:: Information given ::

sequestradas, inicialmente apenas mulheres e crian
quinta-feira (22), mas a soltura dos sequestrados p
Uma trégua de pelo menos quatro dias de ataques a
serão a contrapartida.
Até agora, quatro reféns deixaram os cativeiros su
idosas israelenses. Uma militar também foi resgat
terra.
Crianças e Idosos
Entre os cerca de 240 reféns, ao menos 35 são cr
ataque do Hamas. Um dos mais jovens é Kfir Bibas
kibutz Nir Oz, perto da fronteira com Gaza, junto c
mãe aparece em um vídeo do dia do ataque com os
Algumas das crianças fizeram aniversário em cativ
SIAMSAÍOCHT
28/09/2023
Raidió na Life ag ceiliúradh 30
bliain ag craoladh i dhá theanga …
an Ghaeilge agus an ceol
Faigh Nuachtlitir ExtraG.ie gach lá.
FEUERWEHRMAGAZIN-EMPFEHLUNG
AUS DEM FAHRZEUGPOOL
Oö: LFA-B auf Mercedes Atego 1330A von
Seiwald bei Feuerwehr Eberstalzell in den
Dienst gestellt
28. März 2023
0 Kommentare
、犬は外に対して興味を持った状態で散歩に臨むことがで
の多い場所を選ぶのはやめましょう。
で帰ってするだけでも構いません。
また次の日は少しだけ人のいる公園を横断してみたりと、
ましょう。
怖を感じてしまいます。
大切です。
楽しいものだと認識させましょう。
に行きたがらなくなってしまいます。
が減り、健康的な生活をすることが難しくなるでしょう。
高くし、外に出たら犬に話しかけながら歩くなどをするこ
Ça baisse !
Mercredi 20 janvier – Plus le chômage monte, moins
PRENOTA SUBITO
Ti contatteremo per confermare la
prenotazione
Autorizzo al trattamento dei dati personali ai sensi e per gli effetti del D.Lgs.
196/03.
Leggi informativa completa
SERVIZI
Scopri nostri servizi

:::

Write out the text of all the rows above as a numbered list with one line per item, leaving out any blank lines.

1. sequestradas, inicialmente apenas mulheres e crian
2. quinta-feira (22), mas a soltura dos sequestrados p
3. Uma trégua de pelo menos quatro dias de ataques a
4. serão a contrapartida.
5. Até agora, quatro reféns deixaram os cativeiros su
6. idosas israelenses. Uma militar também foi resgat
7. terra.
8. Crianças e Idosos
9. Entre os cerca de 240 reféns, ao menos 35 são cr
10. ataque do Hamas. Um dos mais jovens é Kfir Bibas
11. kibutz Nir Oz, perto da fronteira com Gaza, junto c
12. mãe aparece em um vídeo do dia do ataque com os
13. Algumas das crianças fizeram aniversário em cativ
14. SIAMSAÍOCHT
15. 28/09/2023
16. Raidió na Life ag ceiliúradh 30
17. bliain ag craoladh i dhá theanga …
18. an Ghaeilge agus an ceol
19. Faigh Nuachtlitir ExtraG.ie gach lá.
20. FEUERWEHRMAGAZIN-EMPFEHLUNG
21. AUS DEM FAHRZEUGPOOL
22. Oö: LFA-B auf Mercedes Atego 1330A von
23. Seiwald bei Feuerwehr Eberstalzell in den
24. Dienst gestellt
25. 28. März 2023
26. 0 Kommentare
27. 、犬は外に対して興味を持った状態で散歩に臨むことがで
28. の多い場所を選ぶのはやめましょう。
29. で帰ってするだけでも構いません。
30. また次の日は少しだけ人のいる公園を横断してみたりと、
31. ましょう。
32. 怖を感じてしまいます。
33. 大切です。
34. 楽しいものだと認識させましょう。
35. に行きたがらなくなってしまいます。
36. が減り、健康的な生活をすることが難しくなるでしょう。
37. 高くし、外に出たら犬に話しかけながら歩くなどをするこ
38. Ça baisse !
39. Mercredi 20 janvier – Plus le chômage monte, moins
40. PRENOTA SUBITO
41. Ti contatteremo per confermare la
42. prenotazione
43. Autorizzo al trattamento dei dati personali ai sensi e per gli effetti del D.Lgs.
44. 196/03.
45. Leggi informativa completa
46. SERVIZI
47. Scopri nostri servizi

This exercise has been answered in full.